Sijan was born in April 1942 and graduated from Bay View High School in Milwaukee, Wisconsin. He originally planned to attend the Naval Academy. However, he was attracted to the prestige and quality education of the Air Force school, plus he had developed a love of flying. He played football but quit the team in his senior year to concentrate more on his studies. After graduation in 1965 from the academy he attended pilot training where he received an F-4 Phantom II assignment.  Eventually he was assigned to the 366th Fighter Wing, at Da Nang Air Base, Vietnam.

On November 9, 1967, while on his 52nd mission, 25-year-old Sijan ejected from his F-4C after it was hit over North Vietnam. A search-and-rescue Jolly Green helicopter radioed to Sijan that they were going to lower someone to assist him. Sijan refused to put another person in danger and asked that a penetrator be lowered instead. However, he couldn't grab the dropped steel cable and after thirty-three minutes the rescue team, facing heavy enemy fire, had to depart.

Even with no food and very little water, Lance managed to avoid capture for forty-five days. Because of a serious compound fracture of the left leg, he was unable to walk but did manage to pull himself backward through the jungle. After his initial capture, in spite of the broken leg and now a skull fracture and mangled right hand, he was able to escape. Once recaptured he was taken to Vinh and thrown into a bamboo cell. He was 'interrogated' repeatedly and, despite his captor’s technique of twisting his damaged right hand, he refused to disclose any information but his name.

Sijan was soon moved to a POW camp at Hanoi. Even in his emaciated condition, he attempted more escapes, all meeting with failure. His physical condition continued to weaken without proper food or medical attention. In January 1968, he developed additional respiratory problems including pneumonia. After many months of ill treatment, his health broke. Sijan was removed from his cell during the night of January 21, 1968 and, according to his Vietnamese captors, died the following day at Hoa Lo's "Hanoi Hilton."

He was promoted posthumously to captain on June 13, 1968. On March 4, 1976 President Gerald Ford presented the Medal of Honor to his parents, Sylvester and Jane Sijan.

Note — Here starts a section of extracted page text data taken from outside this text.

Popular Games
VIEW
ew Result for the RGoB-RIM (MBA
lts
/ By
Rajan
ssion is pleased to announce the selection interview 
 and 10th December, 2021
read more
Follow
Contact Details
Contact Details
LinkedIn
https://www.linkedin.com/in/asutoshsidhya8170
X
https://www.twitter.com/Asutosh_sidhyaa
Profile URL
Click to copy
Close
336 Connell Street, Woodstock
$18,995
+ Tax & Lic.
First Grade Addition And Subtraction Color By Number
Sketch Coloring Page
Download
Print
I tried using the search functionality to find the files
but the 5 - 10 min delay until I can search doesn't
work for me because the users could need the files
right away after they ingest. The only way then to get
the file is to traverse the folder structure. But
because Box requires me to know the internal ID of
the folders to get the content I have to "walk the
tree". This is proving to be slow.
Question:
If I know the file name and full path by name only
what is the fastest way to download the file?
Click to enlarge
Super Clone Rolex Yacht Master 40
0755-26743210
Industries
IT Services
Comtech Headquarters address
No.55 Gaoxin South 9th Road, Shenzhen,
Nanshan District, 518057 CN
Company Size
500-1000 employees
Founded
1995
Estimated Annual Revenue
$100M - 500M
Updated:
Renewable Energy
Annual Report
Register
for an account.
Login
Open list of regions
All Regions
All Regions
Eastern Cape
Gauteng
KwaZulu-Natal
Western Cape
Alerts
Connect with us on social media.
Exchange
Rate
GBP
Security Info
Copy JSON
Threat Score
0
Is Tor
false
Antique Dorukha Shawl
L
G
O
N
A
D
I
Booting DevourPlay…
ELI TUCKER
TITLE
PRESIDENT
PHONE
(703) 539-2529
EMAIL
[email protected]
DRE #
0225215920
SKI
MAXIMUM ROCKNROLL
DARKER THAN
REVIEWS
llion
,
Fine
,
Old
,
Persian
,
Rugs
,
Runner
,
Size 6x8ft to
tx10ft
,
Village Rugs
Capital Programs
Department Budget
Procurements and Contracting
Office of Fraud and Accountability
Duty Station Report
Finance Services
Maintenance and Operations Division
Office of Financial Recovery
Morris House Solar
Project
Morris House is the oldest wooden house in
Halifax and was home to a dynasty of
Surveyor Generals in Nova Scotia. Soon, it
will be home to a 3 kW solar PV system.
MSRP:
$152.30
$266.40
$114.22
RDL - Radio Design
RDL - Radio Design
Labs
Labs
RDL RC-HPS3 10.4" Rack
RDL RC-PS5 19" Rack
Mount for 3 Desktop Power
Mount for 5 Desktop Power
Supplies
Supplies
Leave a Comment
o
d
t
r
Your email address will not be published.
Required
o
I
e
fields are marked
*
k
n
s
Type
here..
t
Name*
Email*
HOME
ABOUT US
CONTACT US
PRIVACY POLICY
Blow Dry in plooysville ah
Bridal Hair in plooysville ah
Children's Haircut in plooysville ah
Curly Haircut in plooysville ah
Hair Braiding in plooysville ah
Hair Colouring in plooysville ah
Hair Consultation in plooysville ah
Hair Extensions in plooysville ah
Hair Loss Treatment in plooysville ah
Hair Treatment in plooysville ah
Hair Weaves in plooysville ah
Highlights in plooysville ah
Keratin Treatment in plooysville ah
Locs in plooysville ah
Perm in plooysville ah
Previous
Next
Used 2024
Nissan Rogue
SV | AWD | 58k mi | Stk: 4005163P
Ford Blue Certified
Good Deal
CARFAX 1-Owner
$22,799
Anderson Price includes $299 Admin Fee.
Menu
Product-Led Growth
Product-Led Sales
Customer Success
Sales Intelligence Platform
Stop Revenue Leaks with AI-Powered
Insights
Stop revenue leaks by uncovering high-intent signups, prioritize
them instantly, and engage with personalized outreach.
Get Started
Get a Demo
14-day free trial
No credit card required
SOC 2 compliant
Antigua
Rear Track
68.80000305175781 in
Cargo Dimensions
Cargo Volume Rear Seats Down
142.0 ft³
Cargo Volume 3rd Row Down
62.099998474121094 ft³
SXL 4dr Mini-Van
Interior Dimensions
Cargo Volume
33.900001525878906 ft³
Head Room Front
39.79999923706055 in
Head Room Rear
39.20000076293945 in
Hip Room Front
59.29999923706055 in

The U.S. Air Force Academy named Sijan Hall, a cadet dormitory, in honor of him on May 31, 1976. Additionally, the U.S. Air Force honors Air Force personnel who exhibit the highest example of professional and personal leadership standards with the Lance P. Sijan Award.

FU cannot express our admiration for this outstanding example of heroism in strong enough terms. This man embodies the traits we wish for in every fighter pilot; courage, humor in the face of death and extreme loyalty to his country, family. We salute Lance and his family and thank them for their ultimate sacrifice to our country.
By the way, if you want a great read, pick up “Into the Mouth of the Cat”. It tells Lance’s story and experiences through his captivity in Viet Nam.